In the design of a variety of optical analytical instruments, a device called an "integrating sphere" is often utilized. This device usually consists of a hollow sphere with the hollow coated with a highly reflecting substance. When handling the visible part of the spectrum, barium titanate or some zinc zirconates are often used, and when handling longer wavelengths, from the infrared to the microwave range, gold and other highly conducting metals can be used. In both cases it is usually preferred that the reflective surface be relatively rough, namely, are composed of small surfaces that are not all continuously change their orientations with the curvature of the substrate (like in a polished surface; this permits true diffusion of incident light on these surfaces and thus remove a high percentage of specularly reflected light that usually decreases the signal-to-noise ratio of such a sphere.
This can be achieved by a number of different pre-treatments of the substrates, all well known in the prior art of integrating spheres.
The efficiency of such integrating spheres is directly related to the reflectance of the coating of the hollow and, when optimization of signal-to-noise ratio is required, or there is to be maximization of recapture of illumination entering the sphere, a perfect reflector would be the most efficient inner coating of such an integrating sphere.

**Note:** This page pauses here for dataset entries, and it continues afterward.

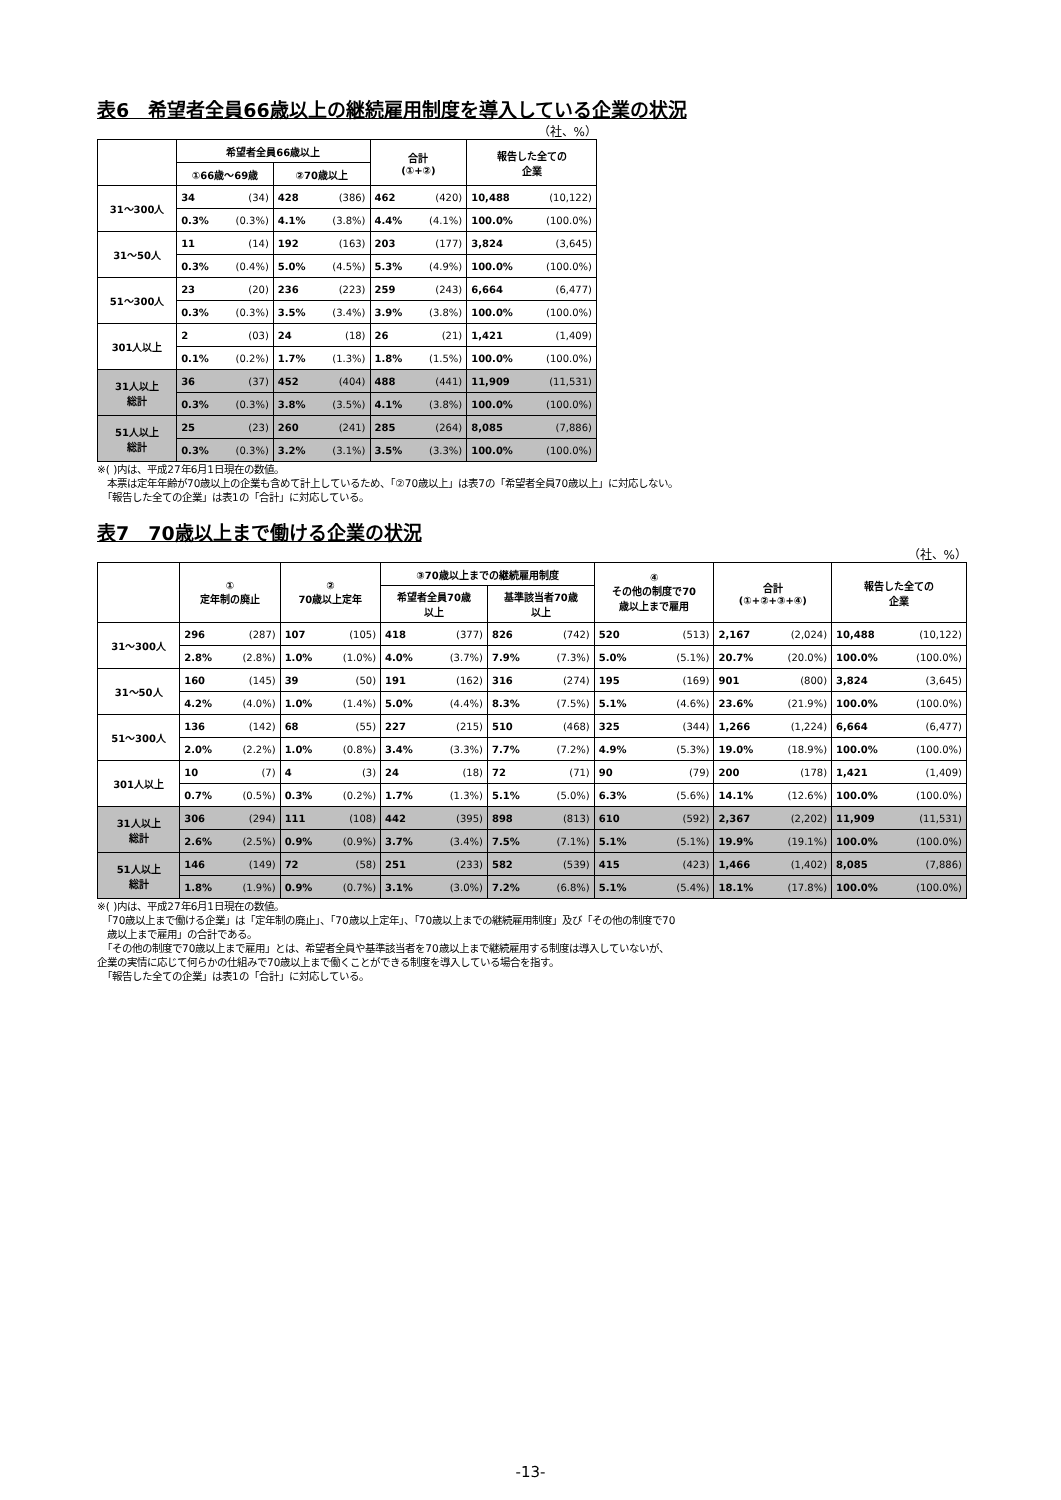表6　希望者全員66歳以上の継続雇用制度を導入している企業の状況
（社、%）
| | 希望者全員66歳以上 | | | | 合計 (①+②) | | 報告した全ての 企業 | |
| --- | --- | --- | --- | --- | --- | --- | --- | --- |
| | ①66歳～69歳 | | ②70歳以上 | | | | | |
| 31～300人 | 34 | (34) | 428 | (386) | 462 | (420) | 10,488 | (10,122) |
| | 0.3% | (0.3%) | 4.1% | (3.8%) | 4.4% | (4.1%) | 100.0% | (100.0%) |
| 31～50人 | 11 | (14) | 192 | (163) | 203 | (177) | 3,824 | (3,645) |
| | 0.3% | (0.4%) | 5.0% | (4.5%) | 5.3% | (4.9%) | 100.0% | (100.0%) |
| 51～300人 | 23 | (20) | 236 | (223) | 259 | (243) | 6,664 | (6,477) |
| | 0.3% | (0.3%) | 3.5% | (3.4%) | 3.9% | (3.8%) | 100.0% | (100.0%) |
| 301人以上 | 2 | (03) | 24 | (18) | 26 | (21) | 1,421 | (1,409) |
| | 0.1% | (0.2%) | 1.7% | (1.3%) | 1.8% | (1.5%) | 100.0% | (100.0%) |
| 31人以上 総計 | 36 | (37) | 452 | (404) | 488 | (441) | 11,909 | (11,531) |
| | 0.3% | (0.3%) | 3.8% | (3.5%) | 4.1% | (3.8%) | 100.0% | (100.0%) |
| 51人以上 総計 | 25 | (23) | 260 | (241) | 285 | (264) | 8,085 | (7,886) |
| | 0.3% | (0.3%) | 3.2% | (3.1%) | 3.5% | (3.3%) | 100.0% | (100.0%) |
※( )内は、平成27年6月1日現在の数値。
　本票は定年年齢が70歳以上の企業も含めて計上しているため、「②70歳以上」は表7の「希望者全員70歳以上」に対応しない。
　「報告した全ての企業」は表1の「合計」に対応している。
表7　70歳以上まで働ける企業の状況
（社、%）
| | ① 定年制の廃止 | | ② 70歳以上定年 | | ③70歳以上までの継続雇用制度 | | | | ④ その他の制度で70 歳以上まで雇用 | | 合計 (①+②+③+④) | | 報告した全ての 企業 | |
| --- | --- | --- | --- | --- | --- | --- | --- | --- | --- | --- | --- | --- | --- | --- |
| | | | | | 希望者全員70歳 以上 | | 基準該当者70歳 以上 | | | | | | | |
| 31～300人 | 296 | (287) | 107 | (105) | 418 | (377) | 826 | (742) | 520 | (513) | 2,167 | (2,024) | 10,488 | (10,122) |
| | 2.8% | (2.8%) | 1.0% | (1.0%) | 4.0% | (3.7%) | 7.9% | (7.3%) | 5.0% | (5.1%) | 20.7% | (20.0%) | 100.0% | (100.0%) |
| 31～50人 | 160 | (145) | 39 | (50) | 191 | (162) | 316 | (274) | 195 | (169) | 901 | (800) | 3,824 | (3,645) |
| | 4.2% | (4.0%) | 1.0% | (1.4%) | 5.0% | (4.4%) | 8.3% | (7.5%) | 5.1% | (4.6%) | 23.6% | (21.9%) | 100.0% | (100.0%) |
| 51～300人 | 136 | (142) | 68 | (55) | 227 | (215) | 510 | (468) | 325 | (344) | 1,266 | (1,224) | 6,664 | (6,477) |
| | 2.0% | (2.2%) | 1.0% | (0.8%) | 3.4% | (3.3%) | 7.7% | (7.2%) | 4.9% | (5.3%) | 19.0% | (18.9%) | 100.0% | (100.0%) |
| 301人以上 | 10 | (7) | 4 | (3) | 24 | (18) | 72 | (71) | 90 | (79) | 200 | (178) | 1,421 | (1,409) |
| | 0.7% | (0.5%) | 0.3% | (0.2%) | 1.7% | (1.3%) | 5.1% | (5.0%) | 6.3% | (5.6%) | 14.1% | (12.6%) | 100.0% | (100.0%) |
| 31人以上 総計 | 306 | (294) | 111 | (108) | 442 | (395) | 898 | (813) | 610 | (592) | 2,367 | (2,202) | 11,909 | (11,531) |
| | 2.6% | (2.5%) | 0.9% | (0.9%) | 3.7% | (3.4%) | 7.5% | (7.1%) | 5.1% | (5.1%) | 19.9% | (19.1%) | 100.0% | (100.0%) |
| 51人以上 総計 | 146 | (149) | 72 | (58) | 251 | (233) | 582 | (539) | 415 | (423) | 1,466 | (1,402) | 8,085 | (7,886) |
| | 1.8% | (1.9%) | 0.9% | (0.7%) | 3.1% | (3.0%) | 7.2% | (6.8%) | 5.1% | (5.4%) | 18.1% | (17.8%) | 100.0% | (100.0%) |
※( )内は、平成27年6月1日現在の数値。
　「70歳以上まで働ける企業」は「定年制の廃止」、「70歳以上定年」、「70歳以上までの継続雇用制度」及び「その他の制度で70
　歳以上まで雇用」の合計である。
　「その他の制度で70歳以上まで雇用」とは、希望者全員や基準該当者を70歳以上まで継続雇用する制度は導入していないが、
企業の実情に応じて何らかの仕組みで70歳以上まで働くことができる制度を導入している場合を指す。
　「報告した全ての企業」は表1の「合計」に対応している。
-13-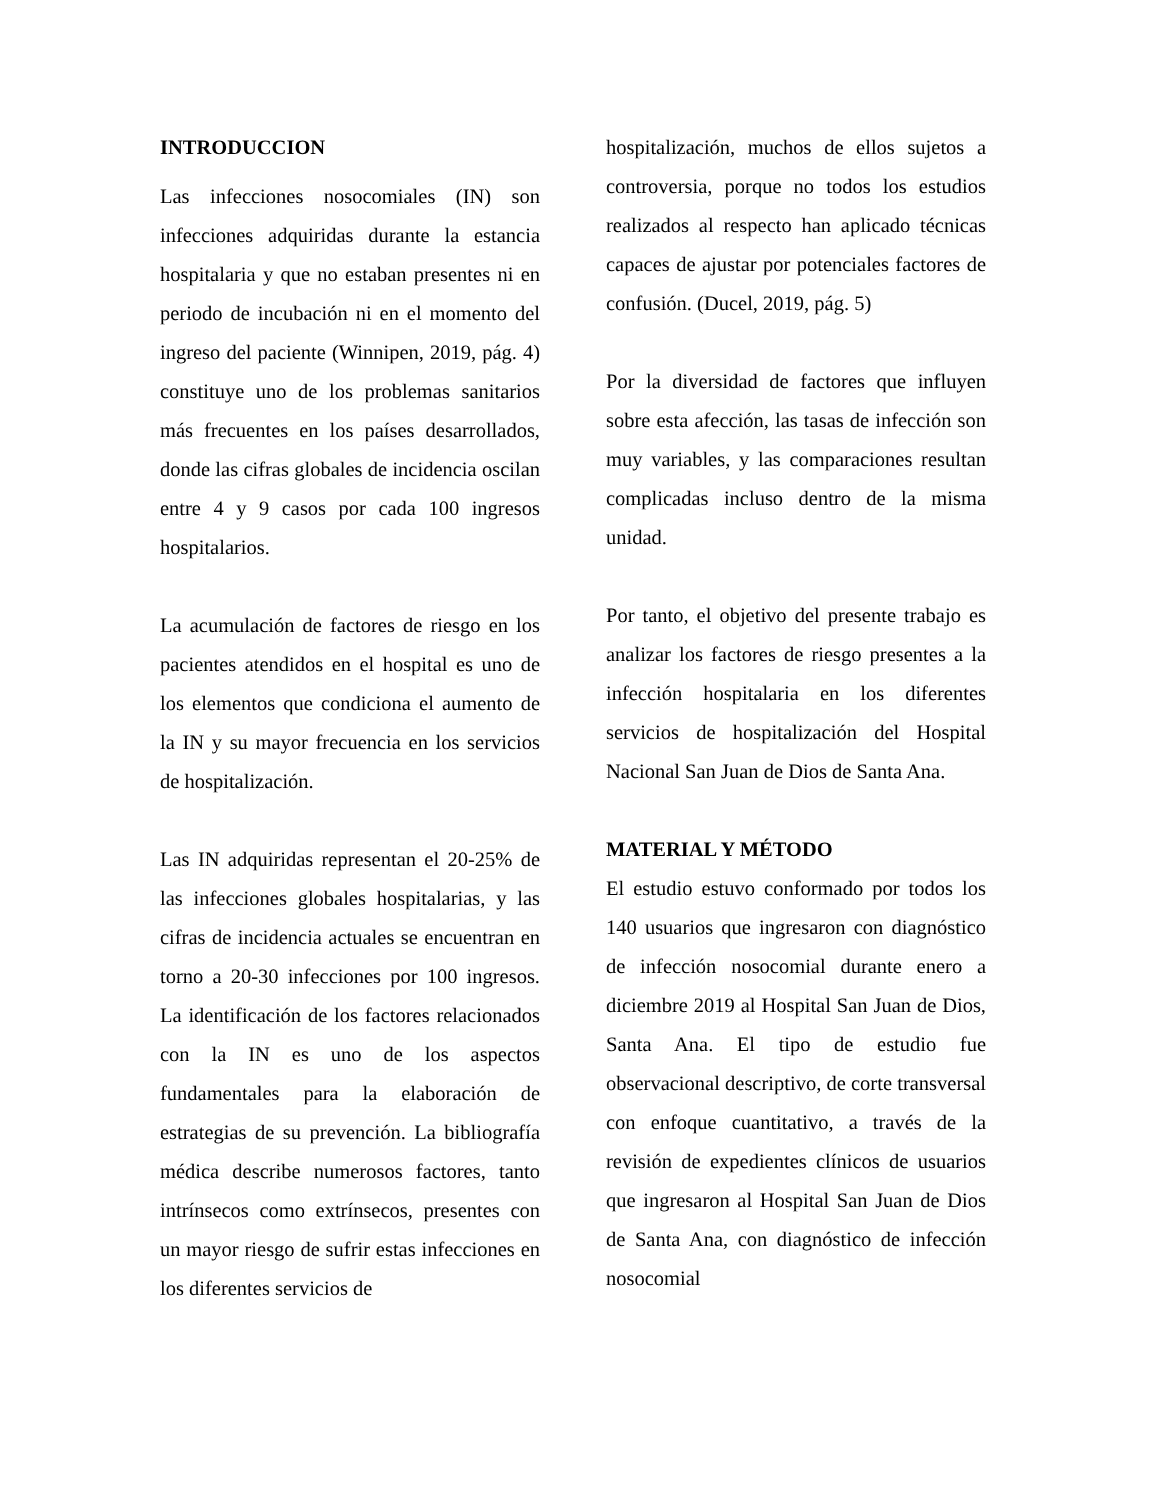INTRODUCCION
Las infecciones nosocomiales (IN) son infecciones adquiridas durante la estancia hospitalaria y que no estaban presentes ni en periodo de incubación ni en el momento del ingreso del paciente (Winnipen, 2019, pág. 4) constituye uno de los problemas sanitarios más frecuentes en los países desarrollados, donde las cifras globales de incidencia oscilan entre 4 y 9 casos por cada 100 ingresos hospitalarios.
La acumulación de factores de riesgo en los pacientes atendidos en el hospital es uno de los elementos que condiciona el aumento de la IN y su mayor frecuencia en los servicios de hospitalización.
Las IN adquiridas representan el 20-25% de las infecciones globales hospitalarias, y las cifras de incidencia actuales se encuentran en torno a 20-30 infecciones por 100 ingresos. La identificación de los factores relacionados con la IN es uno de los aspectos fundamentales para la elaboración de estrategias de su prevención. La bibliografía médica describe numerosos factores, tanto intrínsecos como extrínsecos, presentes con un mayor riesgo de sufrir estas infecciones en los diferentes servicios de
hospitalización, muchos de ellos sujetos a controversia, porque no todos los estudios realizados al respecto han aplicado técnicas capaces de ajustar por potenciales factores de confusión. (Ducel, 2019, pág. 5)
Por la diversidad de factores que influyen sobre esta afección, las tasas de infección son muy variables, y las comparaciones resultan complicadas incluso dentro de la misma unidad.
Por tanto, el objetivo del presente trabajo es analizar los factores de riesgo presentes a la infección hospitalaria en los diferentes servicios de hospitalización del Hospital Nacional San Juan de Dios de Santa Ana.
MATERIAL Y MÉTODO
El estudio estuvo conformado por todos los 140 usuarios que ingresaron con diagnóstico de infección nosocomial durante enero a diciembre 2019 al Hospital San Juan de Dios, Santa Ana. El tipo de estudio fue observacional descriptivo, de corte transversal con enfoque cuantitativo, a través de la revisión de expedientes clínicos de usuarios que ingresaron al Hospital San Juan de Dios de Santa Ana, con diagnóstico de infección nosocomial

In my above-identified prior co-pending application entitled "Superconducting Mirrors" I have described the principles of making and using mirrors with extremely low losses, at least to wavelengths corresponding to the superconductor's band gap. In the same application I have mentioned that superconductors of the type (SC,I), (namely, the normal state is an semiconductor or a semimetal), could have band gaps large enough that reflection in the visible part of the spectrum may be made possible. This situation is postulated for materials where a virtual T(C) is much larger then the observed T(C).